If she’s got to take a political hit, here at least it’s Republicans outmaneuvering her. Worse is when her own party leader essentially tells her to drown, as is Obama on energy issues. Already his finding every possible way to delay the Keystone XL pipeline expansion throughout the country makes her seem powerless to implement a key issue preference helpful to Louisiana, again impugning the narrative. Yet worst of all, she’s now falling on her sword to support an Obama nominee with a decidedly anti-expansionary, pro-environmentalist attitude about energy production.

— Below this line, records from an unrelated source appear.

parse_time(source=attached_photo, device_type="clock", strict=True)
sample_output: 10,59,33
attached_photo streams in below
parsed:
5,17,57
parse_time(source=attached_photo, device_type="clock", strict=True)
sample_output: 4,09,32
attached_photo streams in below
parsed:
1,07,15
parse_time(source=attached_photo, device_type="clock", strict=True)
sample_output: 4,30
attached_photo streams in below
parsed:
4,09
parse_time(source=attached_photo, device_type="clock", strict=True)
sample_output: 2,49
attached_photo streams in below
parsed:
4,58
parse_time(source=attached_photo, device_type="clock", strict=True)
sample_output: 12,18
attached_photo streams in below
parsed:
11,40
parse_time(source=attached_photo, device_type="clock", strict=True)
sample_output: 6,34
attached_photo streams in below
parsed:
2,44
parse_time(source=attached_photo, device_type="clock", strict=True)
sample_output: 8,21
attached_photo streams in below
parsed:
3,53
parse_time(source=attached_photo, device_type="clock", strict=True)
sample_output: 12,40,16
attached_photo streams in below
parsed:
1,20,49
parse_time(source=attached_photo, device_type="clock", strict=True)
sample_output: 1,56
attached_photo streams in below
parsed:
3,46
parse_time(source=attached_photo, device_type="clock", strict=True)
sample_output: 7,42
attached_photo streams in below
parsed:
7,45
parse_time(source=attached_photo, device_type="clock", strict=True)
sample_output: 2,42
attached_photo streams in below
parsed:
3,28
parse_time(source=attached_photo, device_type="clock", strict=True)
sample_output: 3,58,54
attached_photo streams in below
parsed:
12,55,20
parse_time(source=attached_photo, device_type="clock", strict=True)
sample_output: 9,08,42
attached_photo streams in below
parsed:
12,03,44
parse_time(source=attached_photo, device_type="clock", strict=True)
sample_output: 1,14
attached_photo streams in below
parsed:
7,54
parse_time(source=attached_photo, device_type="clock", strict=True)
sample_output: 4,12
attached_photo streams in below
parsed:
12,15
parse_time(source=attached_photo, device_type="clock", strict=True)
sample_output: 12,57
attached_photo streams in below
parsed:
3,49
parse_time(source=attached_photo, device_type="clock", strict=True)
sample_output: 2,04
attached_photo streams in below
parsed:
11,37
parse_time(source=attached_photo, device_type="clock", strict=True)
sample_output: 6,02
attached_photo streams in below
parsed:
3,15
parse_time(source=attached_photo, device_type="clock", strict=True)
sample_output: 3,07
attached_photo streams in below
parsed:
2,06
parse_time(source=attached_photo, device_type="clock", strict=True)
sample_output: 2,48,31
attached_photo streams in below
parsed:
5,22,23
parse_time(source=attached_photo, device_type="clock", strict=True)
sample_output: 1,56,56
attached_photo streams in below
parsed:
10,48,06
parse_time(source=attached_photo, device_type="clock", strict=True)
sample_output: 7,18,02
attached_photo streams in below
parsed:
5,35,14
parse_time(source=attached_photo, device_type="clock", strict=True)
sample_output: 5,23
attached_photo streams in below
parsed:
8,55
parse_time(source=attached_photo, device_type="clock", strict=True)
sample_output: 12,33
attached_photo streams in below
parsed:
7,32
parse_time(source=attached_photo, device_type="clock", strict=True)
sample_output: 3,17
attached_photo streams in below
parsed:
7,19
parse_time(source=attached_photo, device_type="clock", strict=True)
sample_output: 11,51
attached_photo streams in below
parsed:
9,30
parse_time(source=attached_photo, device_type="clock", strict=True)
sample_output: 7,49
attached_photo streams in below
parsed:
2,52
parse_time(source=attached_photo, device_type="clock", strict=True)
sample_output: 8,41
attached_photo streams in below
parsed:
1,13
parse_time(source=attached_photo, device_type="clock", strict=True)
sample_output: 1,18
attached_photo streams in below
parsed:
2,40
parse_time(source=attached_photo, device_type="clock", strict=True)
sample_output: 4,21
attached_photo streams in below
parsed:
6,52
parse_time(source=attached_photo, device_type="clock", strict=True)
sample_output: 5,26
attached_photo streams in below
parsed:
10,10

Even if this radical shill Rhea Suh does not win confirmation, with Landrieu’s support of her in committee if not on the floor, it’s just more campaign fodder for defeating her narrative. It’s not only that she doesn’t have the influence to get her party to make policy beneficial for her state, Cassidy can argue, but also that she’s supporting policy-makers who want to rule against Louisiana’s best interests – a line easily confirmed by the propensity of her leadership political action committee JAZZ PAC for giving to candidates that fit this profile. The ultimate implication is that she’s a hypocrite on this score, and one wonders how long before it will be that Cassidy begins to plug away at a gambit of publicizing this.

That she’s in real trouble, evident some months ago to the more perspicacious, finally is beginning to dawn even on those sympathetic to her. If she has any hope at all, barring some incredible self-inflicted wound on the GOP’s part, relatively stubborn dynamics have to make an improbable change, and change now.